NEW YORK – A San Antonio priest who recently called Pope Francis a “usurper” has had his faculties for public ministry removed by Archbishop Gustavo García-Siller, who said the decision was made to prevent “further confusion and grave scandal.”

García-Siller not only stripped the priest, Father John Mary Foster of faculties for public ministry, but he also withdrew the status of the apostolate that Foster founded in 2010, Mission of Divine Mercy, as an official apostolate of the Archdiocese of San Antonio.

In a March 15 letter on the decision, García-Siller explained that Foster posted three alleged prophetic messages on the Mission of the Divine Mercy Website, on February 28 and 29, and March 13, respectively, that each contained false teachings. After refusing to take down these messages, Foster then posted another message where he explains why the messages were posted without García-Siller’s approval.

In the 17-page message, titled “We Must Obey God,” Foster repeatedly calls Pope Francis a “usurper,” and claims three justifications for the messages: Because they are coming from God, because the Church is facing an “extreme crisis,” and because by publishing the messages they are obeying God.

The message’s conclusion states: “Normally, obeying God includes obeying the authorities of the Church. But we are living in an unprecedented crisis. God is telling us that the Throne of Peter is occupied by a usurper, and we should not submit to him nor those who are carrying out his unjust designs.”

“We Must Obey God” was the final straw that led García-Siller to his decision, as its passages are cited throughout his decrees on the matter. In his letter, García-Siller said he hopes Foster will work with him to “repair” the damage that has been caused by his messages.

“Conscious of my duty to exercise governance over the ministries of the archdiocese and prudently lead the Christian faithful of the Archdiocese, I cannot allow any further confusion and grave scandal to descend upon the faithful of God and so I have removed Reverend Foster’s faculties for public ministry in the Archdiocese of San Antonio,” García-Siller said. “I pray that Reverend Foster will work with me to repair the damage that has been caused and find a path forward for his ministry.”

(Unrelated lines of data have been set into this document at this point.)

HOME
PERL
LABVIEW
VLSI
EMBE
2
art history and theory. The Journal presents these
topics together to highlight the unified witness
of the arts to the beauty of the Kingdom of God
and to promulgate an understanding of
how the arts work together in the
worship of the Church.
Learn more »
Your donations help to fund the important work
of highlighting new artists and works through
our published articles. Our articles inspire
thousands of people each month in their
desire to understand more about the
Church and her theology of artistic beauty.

Reached by Crux via email, Emily Jebbia, the mission’s director of communications and development, said the mission is currently preparing a response to García-Siller’s decree that will be posted in the next day or two. She also said Foster will continue to say Mass in defiance of the decree.

“Father John Mary is continuing to say Mass, not in defiance of the Archbishop’s decree, but in obedience to what he believes God is asking of him and of this community,” Jebbia said.

Located in Canyon Lake, Texas, the Mission of Divine Mercy has offered retreats and sacramental ministry on its large campus. It was granted status as an approved Catholic apostolate of the Archdiocese of San Antonio in 2010 by Archbishop José Gomez of Los Angeles, who previously led the Archdiocese of San Antonio. Until now, it has had continued support from García-Siller, as well.

Foster leads the mission alongside his sister, cousin, nephew, and a non-family member. In all, the mission has six consecrated members and one other in formation, according to Jebbia. In his letter, García-Siller noted that “[Foster] had hoped the apostolate would grow and the number of members would increase, this has not occurred.”

The archdiocese’s decisions regarding Foster and the Mission of Divine Mercy were made across three separate decrees, each signed by both García-Siller and Auxiliary Bishop Gary Janak. Related to Foster, one decree removes his function as director of the suppressed mission, and his role as parochial vicar of the parish on the mission’s property. It also appoints Foster a time of spiritual retreat of six months.

The other decree related to Foster prohibits him from any public ministry at the mission property. If that order is violated, the decree warns that he won’t be allowed to publicly minister across the archdiocese.

“I WARN the Reverend FOSTER that if he exercises any restricted ministry I may PROHIBIT him from exercising any public ministry in the Archdiocese of San Antonio,” the decree states.